I’ve already discussed my issues with the current node access, and even presented a possible solution. The nice thing about that solution is that it can work as a contrib module and live in its own little universe; other contrib modules can rely on it, and things can work, and I believe it can work well.

But it doesn’t address another issue, and that issue is fine-tuning access control. There are times when role-based access control just doesn’t work well. When that happens, the only solution ends up being something along the lines of access control lists. The first thing that came to mind when ACLs were mentioned to me was “OH DEAR GOD NO!!!” but as I thought about it, it started to seem to work a little bit better for me.

First, if you reacted the same way I initially did, take a deep breath and hear me out. I probably won’t convert you right away, but think about the process.

As I’ve mentioned, there are times when role-based access control just isn’t fine tunable. Sites that are very…well, organic…might have a lot of different working groups, and the ACL works much better. Add someone to a group, and voila, that group list can now give them access to things that they need to.

And here are a couple of other places it’s useful: Forum moderators. With ACLs, each forum can have a unique list of moderators, independent of everything else, simply by attaching an ACL to the forum moderation functions.

Blog posters could have privacy similar to LiveJournal, by enabling ‘friends’ lists, and posting with ACLs.

Multi-user blogs can be more easily possible, by using an ACL to determine who can add entries to the blog.

Use your imagination, there are a lot of areas where the ACL can become useful. Of course, the reason for the initial reaction is that ACLs are notoriously difficult to maintain. Or are they?

First, you have to have different kinds of ACLs:

1. Role-based ACLs. Every role in the system automatically creates an ACL, and this ACL is easily accessed through that means. These ACLs would emulate current functionality.
2. Administrative ACLs.
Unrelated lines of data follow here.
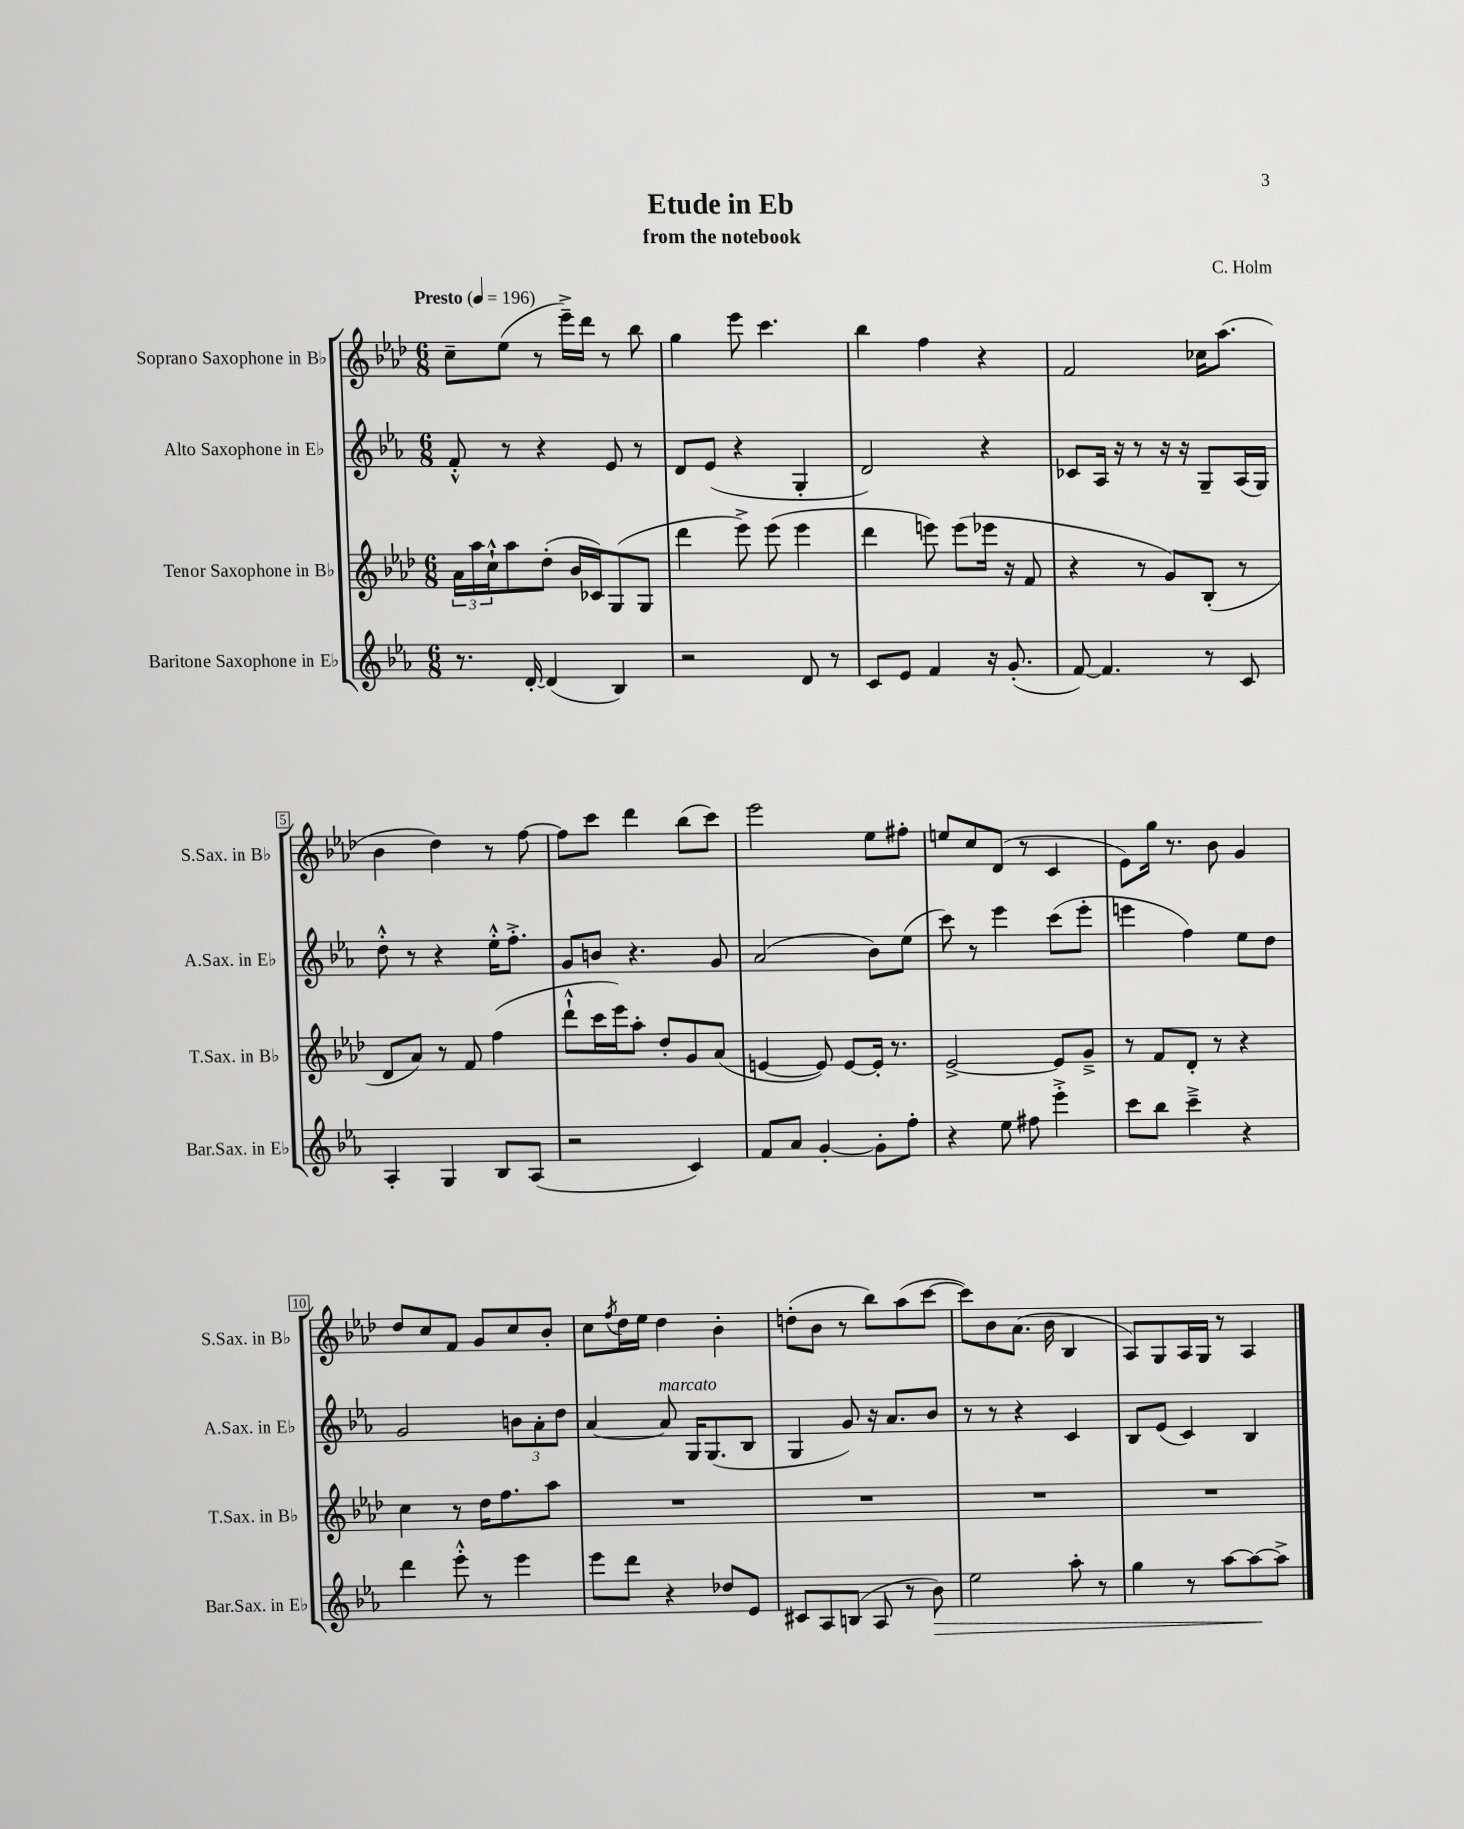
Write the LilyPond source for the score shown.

\header { title = "Etude in Eb" composer = "C. Holm" subtitle = "from the notebook" }
<<
\new StaffGroup <<
\new Staff = "s0" \with { instrumentName = "Soprano Saxophone in Bb" shortInstrumentName = "S.Sax. in Bb" } {
    \clef treble \key aes \major \numericTimeSignature \time 6/8 \tempo "Presto" 4 = 196
    c''8-- ees''8( r8 ees'''16--->) des'''16 r8 bes''8 |
    g''4 ees'''8 c'''4. |
    bes''4 f''4 r4 |
    f'2 ces''16 aes''8.( |
    bes'4 des''4) r8 f''8~ |
    f''8 c'''8 des'''4 bes''8( c'''8) |
    ees'''2 ees''8 fis''8-. |
    e''8 c''8 des'8( r8 c'4 |
    ees'8) g''16 r8. bes'8 g'4 |
    des''8 c''8 f'8 g'8 c''8 bes'8-. |
    c''8 \acciaccatura { f''8 } des''16 ees''16 des''4 bes'4-. |
    d''8-.( bes'8 r8 bes''8) aes''8( c'''8~ |
    c'''8) bes'8 aes'8.( bes'16 bes4 |
    aes8) g8 aes16 g16 r8 aes4 \bar "|." |
}
\new Staff = "s1" \with { instrumentName = "Alto Saxophone in Eb" shortInstrumentName = "A.Sax. in Eb" } {
    \clef treble \key ees \major \numericTimeSignature \time 6/8
    f'8-.-^ r8 r4 ees'8 r8 |
    d'8 ees'8( r4 g4-. |
    d'2) r4 |
    ces'8 aes16 r16 r8 r16 r16 g8-- aes16( g16) |
    d''8-.-^ r8 r4 ees''16-.-^ f''8.-.-> |
    g'8 b'8 r4. g'8 |
    aes'2( bes'8) ees''8( |
    c'''8) r8 ees'''4 c'''8( ees'''8-. |
    e'''4 f''4) ees''8 d''8 |
    g'2 \tuplet 3/2 { b'8 aes'8-. d''8 } |
    aes'4~ aes'8^\markup { \italic "marcato" } g16 g8.( bes8 |
    g4 g'8) r16 aes'8. bes'8 |
    r8 r8 r4 c'4 |
    bes8 ees'8( c'4) bes4 \bar "|." |
}
\new Staff = "s2" \with { instrumentName = "Tenor Saxophone in Bb" shortInstrumentName = "T.Sax. in Bb" } {
    \clef treble \key aes \major \numericTimeSignature \time 6/8
    \tuplet 3/2 { aes'16 aes''16 c''16-!-^ } aes''8 des''8-.( bes'16 ces'16) g8( g8 |
    des'''4 ees'''8->) ees'''8( ees'''4 |
    des'''4 e'''8) e'''8( ees'''16 r16 f'8 |
    r4 r8 g'8) bes8-.( r8 |
    des'8 aes'8) r8 f'8 f''4( |
    des'''8-!-^ c'''16 ees'''16) aes''8-. des''8-. g'8 aes'8( |
    e'4~ e'8) e'8~ e'16-. r8. |
    ees'2~-> ees'8 g'8---> |
    r8 f'8 des'8-. r8 r4 |
    c''4 r8 des''16 f''8. aes''8 |
    R2. |
    R2. |
    R2. |
    R2. \bar "|." |
}
\new Staff = "s3" \with { instrumentName = "Baritone Saxophone in Eb" shortInstrumentName = "Bar.Sax. in Eb" } {
    \clef treble \key ees \major \numericTimeSignature \time 6/8
    r8. d'16~-. d'4( bes4) |
    r2 d'8 r8 |
    c'8 ees'8 f'4 r16 g'8.-.( |
    f'8~) f'4. r8 c'8 |
    aes4-. g4 bes8 aes8( |
    r2 c'4) |
    f'8 aes'8 g'4~-. g'8-. f''8-. |
    r4 ees''8 fis''8 ees'''4-.-> |
    c'''8 bes''8 c'''4---> r4 |
    d'''4 ees'''8-.-^ r8 ees'''4 |
    ees'''8 d'''8 r4 des''8 ees'8 |
    cis'8 aes8 b8( aes8 r8 bes'8\>) |
    ees''2 aes''8-. r8 |
    g''4 r8 aes''8~ aes''8~\! aes''8-> \bar "|." |
}
>>
>>
\layout { \context { \Score \override BarNumber.stencil = #(make-stencil-boxer 0.1 0.3 ly:text-interface::print) } }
Special lists created by administrators that are only accessible by administrators.
3. User defined ACLs. Each user could have some ACLs. Think of these as livejournal friend groups.
4. Module defined ACLs. The above mentioned forum module would create special ACLs; this would ease the maintenance difficulties of creating an ACL for every forum.

Second, and this is the rough part — node_access would have to be completely changed, because right now it only knows about the role based authentication. Instead, it would want db_rewrite_sql to modify the join query for the ACL.

I believe if set up roughly like this, the ACL query stuff would work roughly the same or perhaps better than currently:

CREATE TABLE acl (
  aclid int(10),
  name varchar(128),
  type varchar(16),
);

CREATE TABLE acl_user (
  aclid int(10),
  uid int(10),
);

CREATE TABLE acl_node(
  aclid int(10),
  nid int(10),
  type varchar(16), -- 'access', 'update', 'create', 'delete', 'module-specific', etc.
);

Now, the query is a ton easier if it’s limited to 1 ACL per node per type, or at least for the ‘access’ type which is what the db_rewrite_sql code cares about. The only real place I can see where multiple ACLs on a single node is if an admin wants multiple roles to get read access. In that case, it might be worth creating an aggregation ACL, wherein an ACL can be defined as containing some group of roles. At this point I’m not sure which direction to go: what’s more important, streamlininig the access control query or making it easier to assign multiple ACLs to a node.

In any case, the query ends up adding the following elements if it’s just one acl per node:

• LEFT JOIN acl_node an ON n.nid = an.nid AND an.type = ‘%s’ LEFT JOIN acl_user au ON au.aclid = an.aclid AND an.uid = %d — %s => ‘access’ %d => $user->uid
• WHERE (an.aclid IS NULL OR an.uid IS NOT NULL)

There may well be better ways to modify the query as well. If you allow multiple ACLs per node, then you have to add a DISTINCT to the nid which is something I occasionally fight with in the current node_access system, though we seem to have mostly ironed the bugs out of it, so maybe it’s not a big deal. Note that this does handle the case where if there is no ACL attached, then view access there works just fine.

There’d need to be a hook_user that ensured that when a user was edited, that user appeared in the proper role-based lists. We probably don’t want an ‘authenticated user’ access list, so some other means of enforcing content only for logged in users would need to be applied as well. That’s a weakness I’m not yet sure how to address. Likewise, there are probably other options that would be nice, such as being able to add ‘node owner’ as an option.

Obviously, this is not a 4.7 feature, but a 4.8 feature at best, and if that happens, hoo boy is it a major change. Perhaps making it an optional change: “role-based access control or ACL-based access control” but having to write code for both systems would…verily…suck.

I’m eager to hear any comments anyone has on this.